There are some downsides: You don’t get to select the PIN because they are embedded in each card and can’t be changed; and as they are ‘prepaid,’ you can’t spend more than the amount on the card, so think carefully about how much you need. If you return with money left on your card, you may be able to convert it back to dollars, likely at the same exchange rate, but check with your provider to be sure.
If you use a credit card for money exchanges, your credit card provider will likely consider it a ‘cash advance,’ so make sure your card allows a high enough limit on the amount you can advance, which is usually very different from your credit limit. Searching the Internet for ‘best credit cards to use in Europe’ revealed interesting details and, hands down, the most recommended (and cheapest) card — by those having no stake in the company — is Capital One. Why? Capital One doesn’t charge ANY foreign transaction fees for any of their credit cards. There are a number of other options — such as American Express Platinum — but if you’re thinking of getting a new card simply for foreign travel, look at the options offered by Capital One.
More from Michelle Higgins in the New York Times:
For backup, also consider carrying a preloaded debit MasterCard from Travelex called Chip and PIN Cash Passport, available in pounds or euros, which is equipped with the embedded chip. But use it only when you can’t use other cards. While it does not cost anything to use the card, the exchange rates you’ll get when loading it with cash aren’t great. For example, in late May, the exchange rate when putting funds into a Travelex Chip and PIN card online was about $1.50 to the euro. (It can be higher in actual Travelex stores.) By contrast, the spot exchange rate, charged by most banks, was roughly $1.42, according to Bankrate.com, a financial research site. Even after adding the 3 percent foreign exchange fee typically charged by major American card issuers, it was still more expensive to use a Travelex Chip and PIN card.
That said, there are some transactions — like buying train tickets at kiosks — for which you will need a Travelex card; remaining funds can be converted back to dollars after your trip.

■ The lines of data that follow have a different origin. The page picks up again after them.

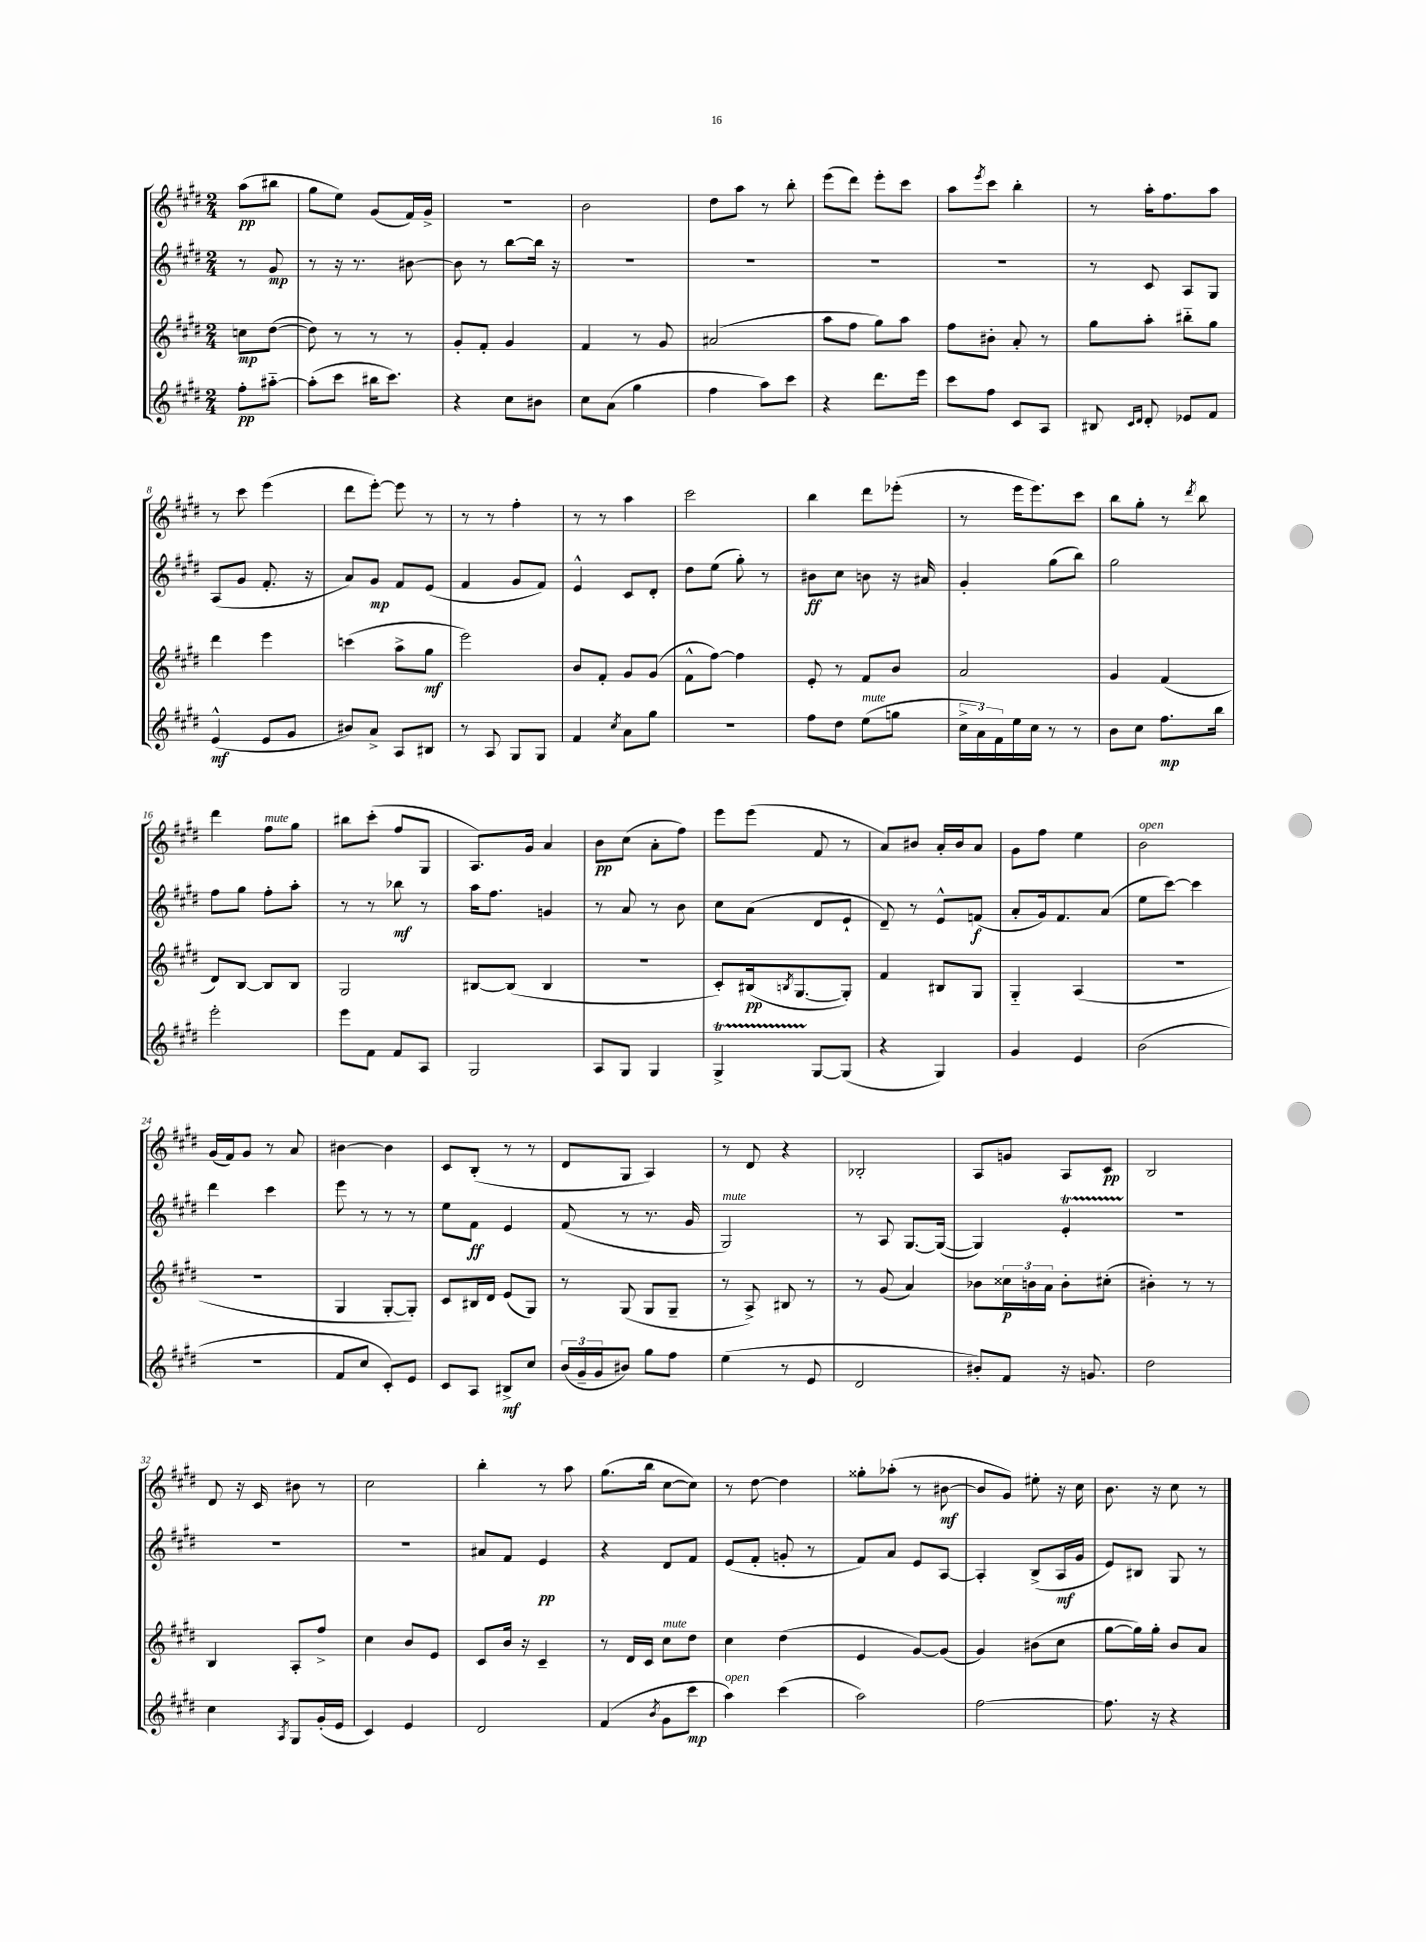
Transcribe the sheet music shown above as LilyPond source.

<<
\new StaffGroup <<
\new Staff = "s0" {
    \clef treble \key e \major \numericTimeSignature \time 2/4 \partial 4
    a''8\pp( bis''8 |
    gis''8 e''8) gis'8( fis'16) gis'16-> |
    r2 |
    b'2 |
    dis''8 a''8 r8 b''8-. |
    e'''8( dis'''8) e'''8-. cis'''8 |
    a''8 \acciaccatura { e'''8 } cis'''8 b''4-. |
    r8 a''16-. fis''8. a''8 |
    r8 cis'''8 e'''4( |
    dis'''8 e'''8~-.) e'''8 r8 |
    r8 r8 fis''4-. |
    r8 r8 a''4 |
    cis'''2 |
    b''4 dis'''8 ees'''8-.( |
    r8 e'''16 e'''8.) cis'''8 |
    b''8 gis''8-. r8 \acciaccatura { dis'''8 } b''8 |
    dis'''4 fis''8^\markup { \italic "mute" } gis''8 |
    bis''8 cis'''8-.( fis''8 gis8 |
    a8.) gis'16 a'4 |
    b'8\pp cis''8( a'8-. fis''8) |
    e'''8 e'''8( fis'8 r8 |
    a'8) bis'8 a'16-. bis'16 a'8 |
    gis'8 fis''8 e''4 |
    b'2^\markup { \italic "open" } |
    gis'16( fis'16) gis'8 r8 a'8 |
    bis'4~ bis'4 |
    cis'8 b8-.( r8 r8 |
    dis'8 gis8 a4) |
    r8 dis'8 r4 |
    bes2-. |
    a8 g'8 a8 cis'8\pp |
    b2 |
    dis'8 r16 cis'16 bis'8 r8 |
    cis''2 |
    b''4-. r8 a''8 |
    gis''8.( b''16 cis''8~ cis''8) |
    r8 dis''8~ dis''4 |
    gisis''8-. aes''8-.( r8 bis'8~\mf |
    bis'8 gis'8) eis''8-. r16 cis''16 |
    b'8. r16 cis''8 r8 \bar "|." |
}
\new Staff = "s1" {
    \clef treble \key e \major \numericTimeSignature \time 2/4 \partial 4
    r8 gis'8\mp |
    r8 r16 r8. bis'8~ |
    bis'8 r8 b''8~ b''16 r16 |
    R2 |
    R2 |
    R2 |
    R2 |
    r8 cis'8 a8 gis8 |
    a8( gis'8 fis'8.-. r16 |
    a'8) gis'8\mp fis'8 e'8( |
    fis'4 gis'8 fis'8) |
    e'4-^ cis'8 dis'8-. |
    dis''8 e''8( gis''8-.) r8 |
    bis'8\ff cis''8 b'8 r16 ais'16 |
    gis'4-. gis''8( b''8) |
    gis''2 |
    fis''8 gis''8 fis''8-. a''8-. |
    r8 r8 bes''8\mf r8 |
    a''16 fis''8. g'4 |
    r8 a'8 r8 b'8 |
    cis''8 a'8( dis'8 e'8-! |
    dis'8--) r8 e'8-^ f'8\f( |
    a'8-. gis'16) fis'8. a'8( |
    e''8 cis'''8~) cis'''4 |
    dis'''4 cis'''4 |
    e'''8 r8 r8 r8 |
    e''8 fis'8\ff e'4 |
    fis'8( r8 r8. gis'16 |
    gis2^\markup { \italic "mute" }) |
    r8 a8 gis8.~ gis16~( |
    gis4) e'4-.\startTrillSpan |
    r2\stopTrillSpan |
    R2 |
    R2 |
    ais'8 fis'8 e'4\pp |
    r4 dis'8 fis'8 |
    e'8( fis'8-. g'8-. r8 |
    fis'8) a'8 e'8 a8~ |
    a4-. b8->( a16\mf gis'16 |
    e'8) bis8 gis8 r8 \bar "|." |
}
\new Staff = "s2" {
    \clef treble \key e \major \numericTimeSignature \time 2/4 \partial 4
    c''8\mp dis''8~( |
    dis''8) r8 r8 r8 |
    gis'8-. fis'8-. gis'4 |
    fis'4 r8 gis'8 |
    ais'2( |
    a''8 fis''8 gis''8) a''8 |
    fis''8 bis'8-. a'8-. r8 |
    gis''8 a''8-. bis''8-_ gis''8 |
    dis'''4 e'''4 |
    c'''4( a''8-> gis''8\mf |
    e'''2) |
    b'8 fis'8-. gis'8 gis'8( |
    fis'8-^ fis''8~) fis''4 |
    e'8-. r8 fis'8 b'8 |
    a'2 |
    gis'4 fis'4( |
    dis'8) b8~ b8 b8 |
    gis2 |
    bis8~ bis8( bis4 |
    R2 |
    cis'8-.) bis16\pp( \acciaccatura { b8 } gis8.~ gis8-.) |
    fis'4 bis8 gis8 |
    gis4-_ a4( |
    r2 |
    R2 |
    gis4 gis8~-. gis8-.) |
    cis'8 bis16 dis'16 e'8( gis8) |
    r8 gis8( gis8 gis8-- |
    r8 a8->) bis8 r8 |
    r8 gis'8( a'4) |
    bes'8 \tuplet 3/2 { cisis''16\p b'16 a'16 } b'8-. cis''8-.( |
    bis'4-.) r8 r8 |
    b4 a8-. fis''8-> |
    cis''4 b'8 e'8 |
    cis'8 b'16 r16 cis'4-- |
    r8 dis'16 cis'16 cis''8^\markup { \italic "mute" } dis''8 |
    cis''4 dis''4( |
    e'4 gis'8~) gis'8( |
    gis'4) bis'8( cis''8 |
    gis''8~ gis''16) gis''16-. b'8 a'8 \bar "|." |
}
\new Staff = "s3" {
    \clef treble \key e \major \numericTimeSignature \time 2/4 \partial 4
    fis''8-.\pp ais''8~-_ |
    ais''8-.( cis'''8 bis''16 cis'''8.) |
    r4 cis''8 bis'8 |
    cis''8 a'8( gis''4 |
    fis''4 a''8) cis'''8 |
    r4 dis'''8. e'''16 |
    cis'''8 fis''8 cis'8 a8 |
    bis8 \grace { cis'16 dis'16 } dis'8-. ees'8 fis'8 |
    e'4-^\mf( e'8 gis'8 |
    bis'8) a'8-> a8 bis8 |
    r8 a8 gis8 gis8 |
    fis'4 \acciaccatura { cis''8 } a'8 gis''8 |
    R2 |
    fis''8 dis''8 e''8^\markup { \italic "mute" }( g''8 |
    \tuplet 3/2 { cis''16-> a'16) fis'16 } e''16 cis''16 r8 r8 |
    b'8 cis''8 fis''8.\mp b''16 |
    e'''2-. |
    e'''8 fis'8 fis'8 a8 |
    gis2 |
    a8 gis8 gis4 |
    gis4->\startTrillSpan gis8~\stopTrillSpan gis8( |
    r4 gis4) |
    gis'4 e'4 |
    b'2( |
    r2 |
    fis'8 cis''8 cis'8-.) e'8 |
    cis'8 a8 bis8->\mf cis''8 |
    \tuplet 3/2 { b'16( gis'16-- gis'16 } bis'8) gis''8 fis''8 |
    e''4( r8 e'8 |
    dis'2 |
    bis'8-.) fis'8 r16 g'8. |
    dis''2 |
    cis''4 \acciaccatura { a8 } gis8 gis'16-.( e'16 |
    cis'4) e'4 |
    dis'2 |
    fis'4( \acciaccatura { b'8 } gis'8 cis'''8\mp |
    a''4^\markup { \italic "open" }) cis'''4( |
    a''2) |
    fis''2~ |
    fis''8. r16 r4 \bar "|." |
}
>>
>>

Travel is exciting, but it can be challenging when things go awry, especially with finances. I was once robbed in the south of France — credit cards all gone — and getting the mess straightened out was a daunting process, although I had use of a French cell phone, which really saved my sale de fume! If you are not an experienced international traveler, your holiday will be enhanced by making money plans well in advance. The research is all part of the fun!